For the full mathematical proofs and the derivation of Equation, please refer to the original paper.

Why P-GOSPA?

Mathematically Well-Defined: P-GOSPA satisfies all properties of a metric (identity, symmetry, and triangle inequality). This ensures rigorous and consistent comparisons across different datasets and algorithms.
Soft Penalties vs. Hard Thresholding: Standard metrics require “hard thresholding” (e.g., discarding tracks with existence probability \(r < 0.5\)) before evaluation. This leads to information loss. P-GOSPA evaluates the raw probabilistic output using Soft Penalties, where the cost is proportional to the confidence. This rewards algorithms that accurately model their uncertainty rather than making binary guesses.
Smoothness: As a result of soft penalties, the metric is continuous. As shown in the heatmap below, the error transitions smoothly with changes in existence probability (\(r\)) and variance (\(\sigma^2\)), avoiding the abrupt jumps that are typical for deterministic metrics.

Fig. 2: P-GOSPA versus \(r\) and \(\sigma^2\)

Probabilistic Trajectory GOSPA [2]

The probabilistic trajectory GOSPA (PT-GOSPA) metric extends the P-GOSPA framework to evaluate entire object trajectories over time, rather than just individual time steps. This is crucial for assessing multi-object tracking algorithms that must maintain consistent object identities.

The PT-GOSPA metric incorporates temporal consistency by evaluating the alignment of estimated trajectories with ground truth trajectories, considering both spatial accuracy and uncertainty over time. This allows for a more comprehensive assessment of tracking performance, capturing not only instantaneous errors but also the ability to maintain accurate tracks across multiple frames.

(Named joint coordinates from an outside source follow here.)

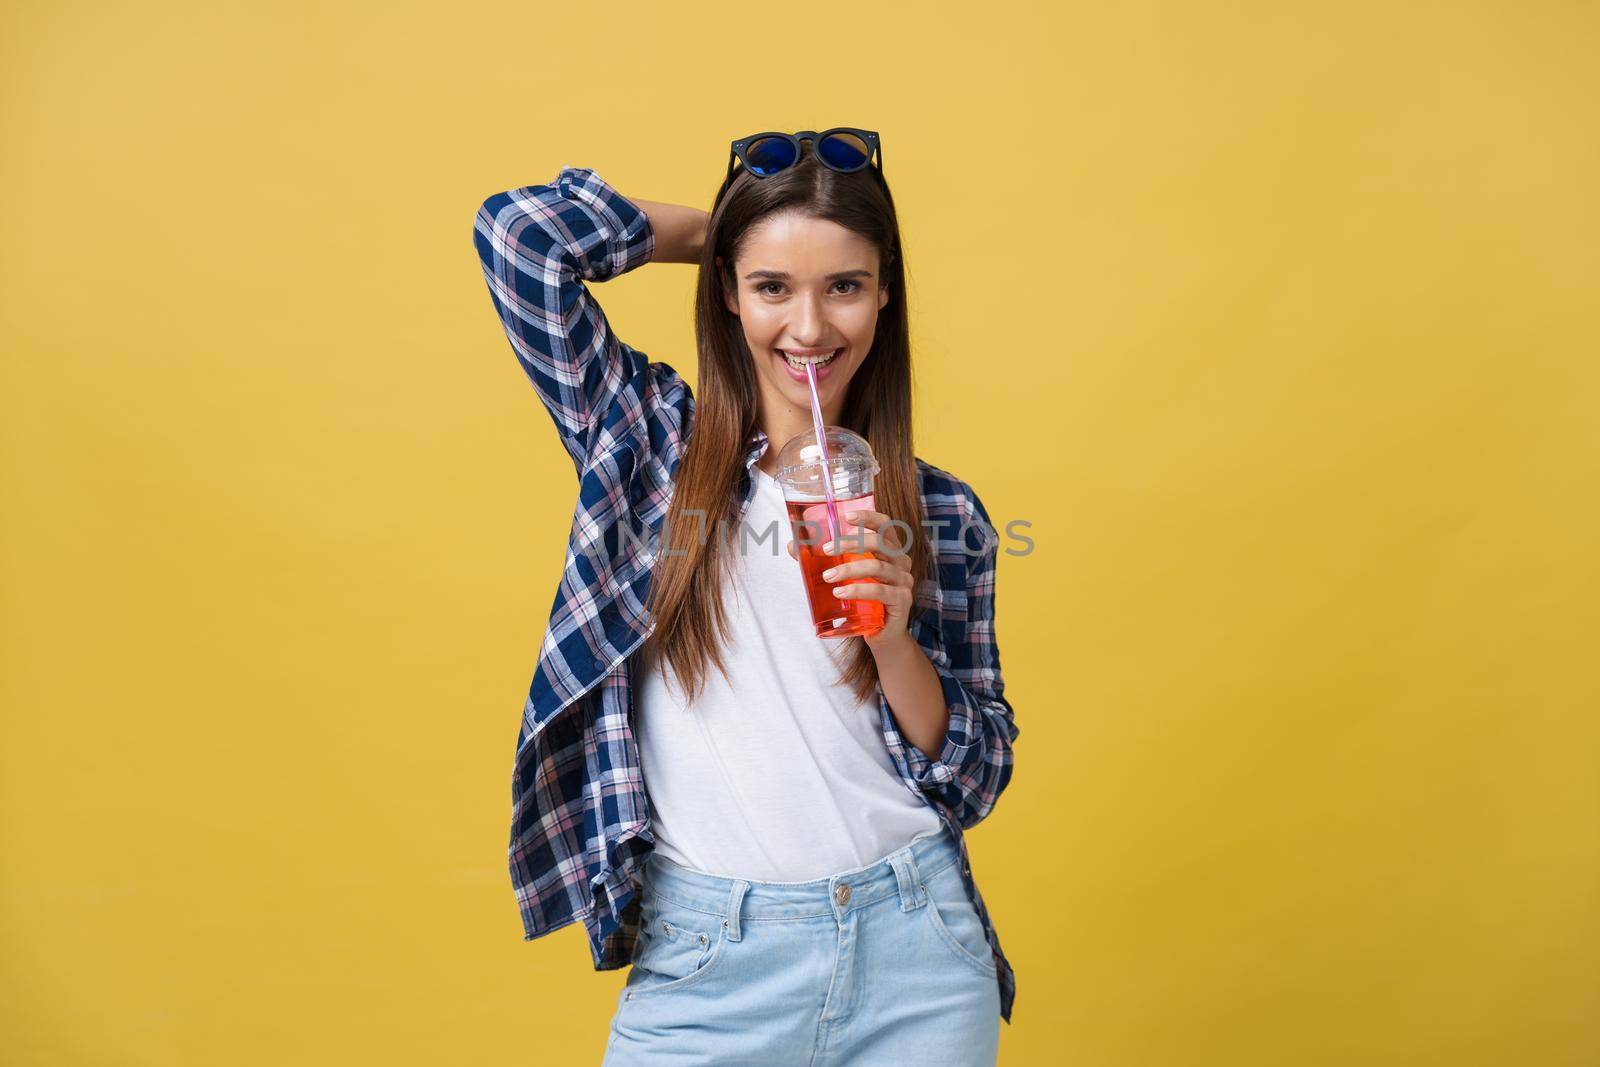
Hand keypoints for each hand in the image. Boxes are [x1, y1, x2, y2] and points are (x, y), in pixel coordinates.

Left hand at [787, 509, 914, 651]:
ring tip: (827, 577)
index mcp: (891, 550)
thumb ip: (824, 561)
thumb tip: (792, 546)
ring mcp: (904, 581)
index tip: (847, 516)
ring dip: (849, 569)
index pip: (885, 525)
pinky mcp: (902, 600)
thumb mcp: (847, 576)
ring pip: (877, 567)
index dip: (868, 517)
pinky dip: (858, 590)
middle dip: (850, 544)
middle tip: (826, 550)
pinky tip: (840, 593)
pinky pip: (880, 591)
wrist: (883, 634)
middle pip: (879, 543)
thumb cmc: (865, 600)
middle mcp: (901, 561)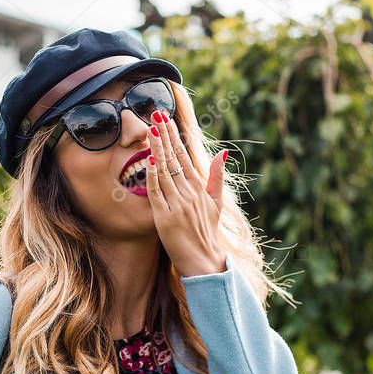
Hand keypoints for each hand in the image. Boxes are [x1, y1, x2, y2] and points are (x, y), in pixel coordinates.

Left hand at [144, 109, 229, 276]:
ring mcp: (177, 204)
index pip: (184, 155)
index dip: (174, 136)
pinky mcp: (165, 217)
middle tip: (156, 115)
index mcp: (199, 187)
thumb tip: (223, 152)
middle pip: (174, 158)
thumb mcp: (217, 202)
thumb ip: (217, 176)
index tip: (165, 119)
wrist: (204, 259)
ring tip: (150, 130)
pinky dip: (153, 176)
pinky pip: (157, 193)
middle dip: (164, 135)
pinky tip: (149, 161)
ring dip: (157, 149)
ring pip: (165, 171)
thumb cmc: (207, 230)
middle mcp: (189, 192)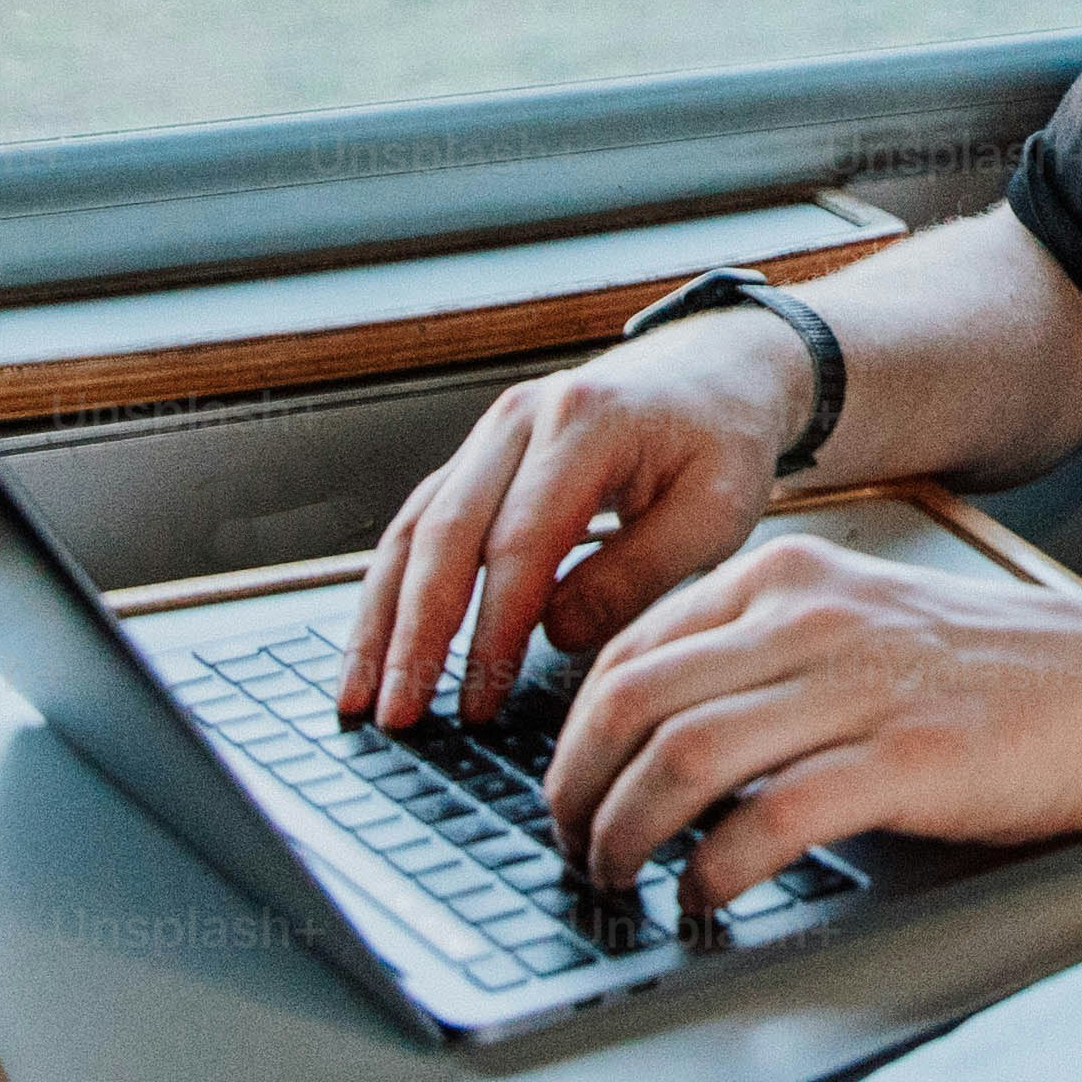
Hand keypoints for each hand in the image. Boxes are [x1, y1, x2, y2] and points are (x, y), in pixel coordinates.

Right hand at [333, 314, 813, 730]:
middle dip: (413, 631)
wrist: (717, 368)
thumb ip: (638, 574)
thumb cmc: (723, 440)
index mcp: (585, 423)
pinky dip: (392, 589)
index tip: (478, 701)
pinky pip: (420, 523)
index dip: (493, 628)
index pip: (520, 541)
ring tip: (359, 695)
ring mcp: (491, 434)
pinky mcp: (479, 458)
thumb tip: (554, 637)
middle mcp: (521, 419)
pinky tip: (375, 645)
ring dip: (381, 616)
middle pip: (445, 532)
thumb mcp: (715, 510)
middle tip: (398, 712)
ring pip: (414, 528)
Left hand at [541, 533, 1081, 908]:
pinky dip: (714, 870)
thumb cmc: (991, 672)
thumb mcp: (859, 621)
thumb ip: (764, 653)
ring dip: (624, 833)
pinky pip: (767, 820)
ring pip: (681, 757)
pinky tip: (705, 898)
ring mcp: (854, 686)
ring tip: (617, 878)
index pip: (630, 646)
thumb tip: (658, 729)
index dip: (571, 730)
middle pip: (631, 700)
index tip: (565, 785)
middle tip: (568, 844)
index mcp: (789, 576)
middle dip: (574, 787)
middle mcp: (808, 618)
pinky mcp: (899, 761)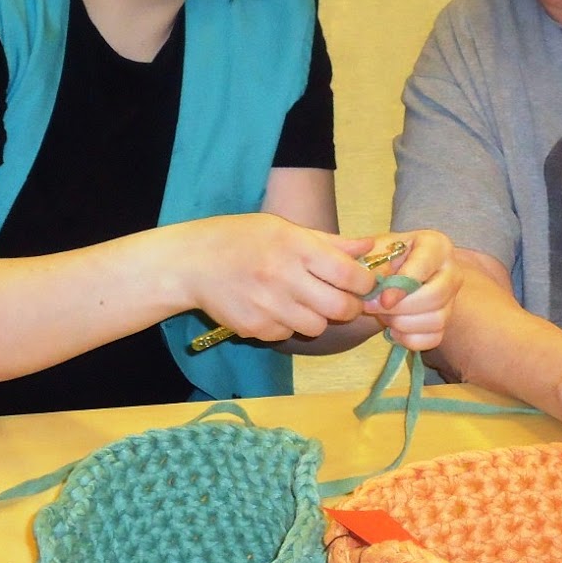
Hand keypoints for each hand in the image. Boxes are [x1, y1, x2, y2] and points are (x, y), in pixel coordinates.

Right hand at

Fig. 3: An exemplary scenario with a single ground truth trajectory and two sets of trajectory estimates, where each trajectory estimate is a sequence of Bernoulli densities. Each Bernoulli density has Gaussian single object density, and its existence probability is shown next to its Gaussian mean. The true trajectory and the trajectory estimate in blue exist at time step 1, 2 and 3. The set of trajectory estimates in orange consists of two single trajectory estimates, one exists only at time step 1, and the other exists at time step 2 and 3. A desirable metric should be able to answer: 1) what is the distance between each set of sequences of Bernoulli densities and the set of true trajectories? and 2) what is the distance between the two sets of sequences of Bernoulli densities?

Similar to P-GOSPA, PT-GOSPA decomposes the overall error into five interpretable components, including localization error, uncertainty error, missed detection error, false detection error, and track switch error, all evaluated over entire trajectories. This decomposition allows for detailed performance analysis of tracking algorithms, highlighting their strengths and weaknesses in maintaining accurate and confident tracks over time.

Tip

For more details on the mathematical formulation and properties of the PT-GOSPA metric, please refer to the original paper.